TALIABU – Oknum pejabat Pemerintah Daerah (Pemda) Pulau Taliabu, Maluku Utara, diduga menciptakan modus baru untuk mengeruk Anggaran Pendapatan dan Belanja Daerah (APBD).
Mereka nekat membentuk Perusahaan Daerah (Perusda) “siluman” bernama PT. Taliabu Jaya Mandiri sebagai alat untuk menyalurkan dana hibah secara tidak sah.
Berdasarkan konferensi pers yang digelar Rabu (3/9/2025), Kajari Pulau Taliabu, Dr. Nurwinardi, SH., MH., mengungkapkan tiga tersangka dalam kasus ini. Mereka adalah Hamka Abdul Kadir Duwila (Direktur Utama PT. Taliabu Jaya Mandiri/TJM), Fransiska Subong alias Nona (Direktur Keuangan PT. TJM yang juga mantan Anggota DPRD Kepulauan Sula), dan Irwan Mansur (Kadishub Taliabu yang saat kejadian menjabat sebagai Kepala BPKAD Kabupaten Pulau Taliabu pada 2020).
Modusnya, Irwan Mansur disebut mencairkan dana penyertaan modal senilai Rp1,5 miliar untuk perusahaan daerah tersebut. Namun, hasil penyelidikan tim penyidik membongkar fakta bahwa PT. Taliabu Jaya Mandiri bukan merupakan Perusahaan Daerah yang sah dan tidak berbadan hukum.
“PT. Taliabu Jaya Mandiri tidak layak dan tidak pantas untuk mendapatkan penyertaan modal dari pemkab Taliabu,” tegas Nurwinardi.
Dana sebesar Rp1,5 miliar itu pun tidak dapat dipertanggungjawabkan oleh para tersangka. Alih-alih untuk pembangunan, uang rakyat tersebut justru digunakan untuk kepentingan pribadi.
“Penggunaan anggaran tersebut tidak dilakukan dengan pertanggung jawaban yang benar karena digunakan untuk kepentingan pribadi para tersangka,” tambah Kajari.
Akibat perbuatannya, ketiganya disangkakan dengan Pasal 2 Ayat (1) juncto Pasal 18 Undang-Undang Tindak Pidana Pencucian Uang dan Pasal 3 UU Tipikor sebagai subsider. Mereka juga diduga melanggar UU Perseroan Terbatas, Peraturan Pemerintah Nomor 54 Tahun 2017 tentang BUMD, dan Perda Nomor 6 Tahun 2019.
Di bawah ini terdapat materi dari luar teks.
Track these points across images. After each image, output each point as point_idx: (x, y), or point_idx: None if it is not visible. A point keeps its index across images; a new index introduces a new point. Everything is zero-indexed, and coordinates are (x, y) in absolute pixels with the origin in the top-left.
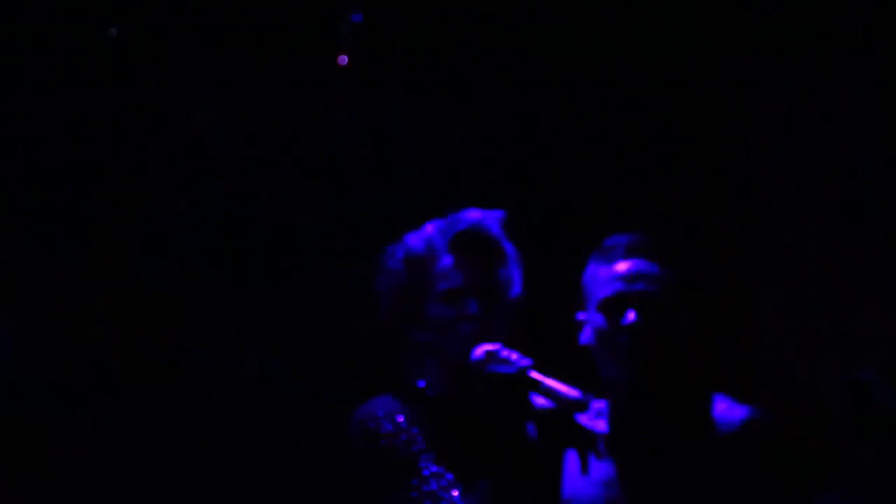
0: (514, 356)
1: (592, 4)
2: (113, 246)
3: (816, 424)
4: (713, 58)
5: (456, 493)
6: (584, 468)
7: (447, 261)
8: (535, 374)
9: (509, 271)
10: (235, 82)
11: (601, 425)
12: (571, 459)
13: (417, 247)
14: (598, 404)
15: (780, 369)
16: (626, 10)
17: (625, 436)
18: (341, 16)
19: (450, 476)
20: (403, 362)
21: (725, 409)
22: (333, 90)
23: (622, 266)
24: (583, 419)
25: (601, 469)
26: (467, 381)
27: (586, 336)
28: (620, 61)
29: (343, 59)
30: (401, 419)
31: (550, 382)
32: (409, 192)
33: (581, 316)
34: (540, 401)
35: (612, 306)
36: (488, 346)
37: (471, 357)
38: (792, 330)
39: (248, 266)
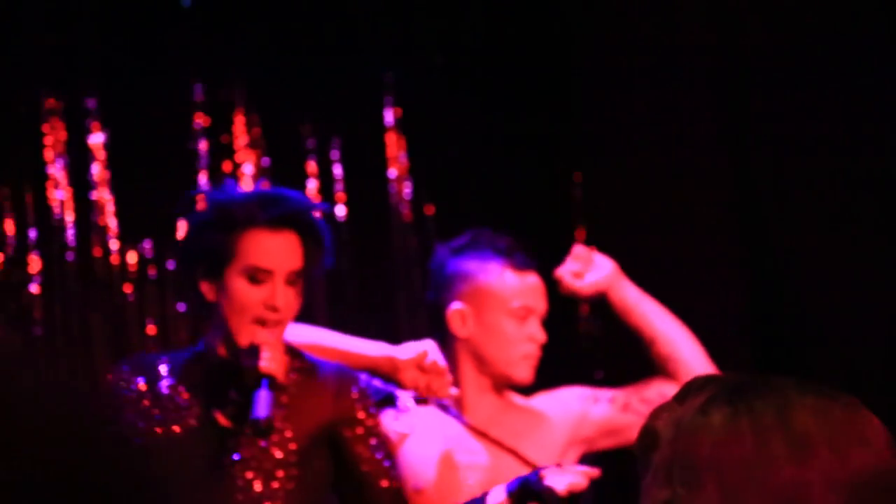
0: (266, 358)
1: None
2: None
3: None
4: None
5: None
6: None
7: (263, 237)
8: (263, 388)
9: (322, 267)
10: None
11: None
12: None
13: (235, 208)
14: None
15: None
16: None
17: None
18: None
19: (139, 425)
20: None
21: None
22: None
23: (533, 280)
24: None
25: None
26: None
27: (473, 330)
28: None
29: None
30: (125, 368)
31: (262, 396)
32: None
33: (461, 307)
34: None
35: (522, 315)
36: (262, 342)
37: (243, 346)
38: None
39: None
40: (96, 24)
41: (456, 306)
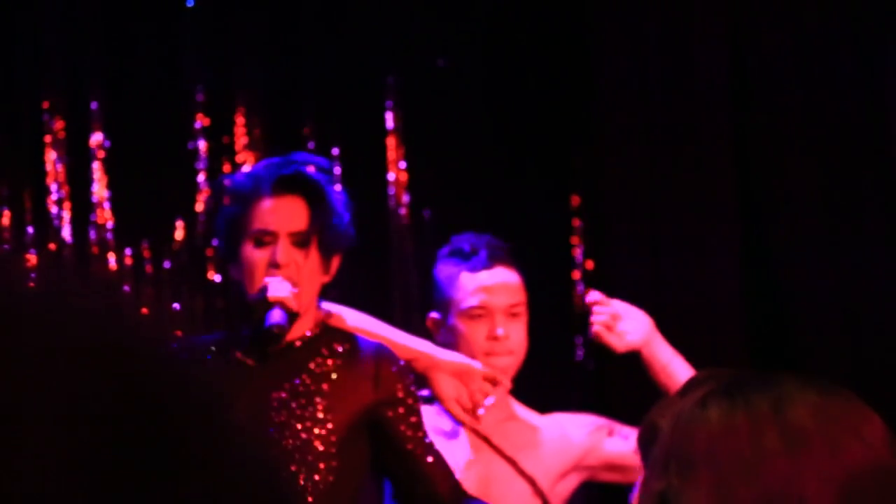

Setelah ditetapkan sebagai tersangka, Irwan Mansur dan Fransiska Subong langsung ditahan di Rutan Polres Pulau Taliabu untuk 20 hari ke depan.
Sementara itu, Hamka Abdul Kadir Duwila tidak memenuhi panggilan penyidik karena berada di Kota Ternate. Penyidik berharap ia kooperatif pada pemanggilan berikutnya.
Kerugian negara dalam kasus ini ditetapkan sebesar Rp1,5 miliar, sesuai dengan perhitungan Badan Pemeriksa Keuangan (BPK) RI dalam LHP Nomor 31 Tahun 2025 tanggal 28 Juli 2025. Penyidik masih akan mengembangkan kasus ini dan memproses berkas secepatnya untuk segera dibawa ke persidangan.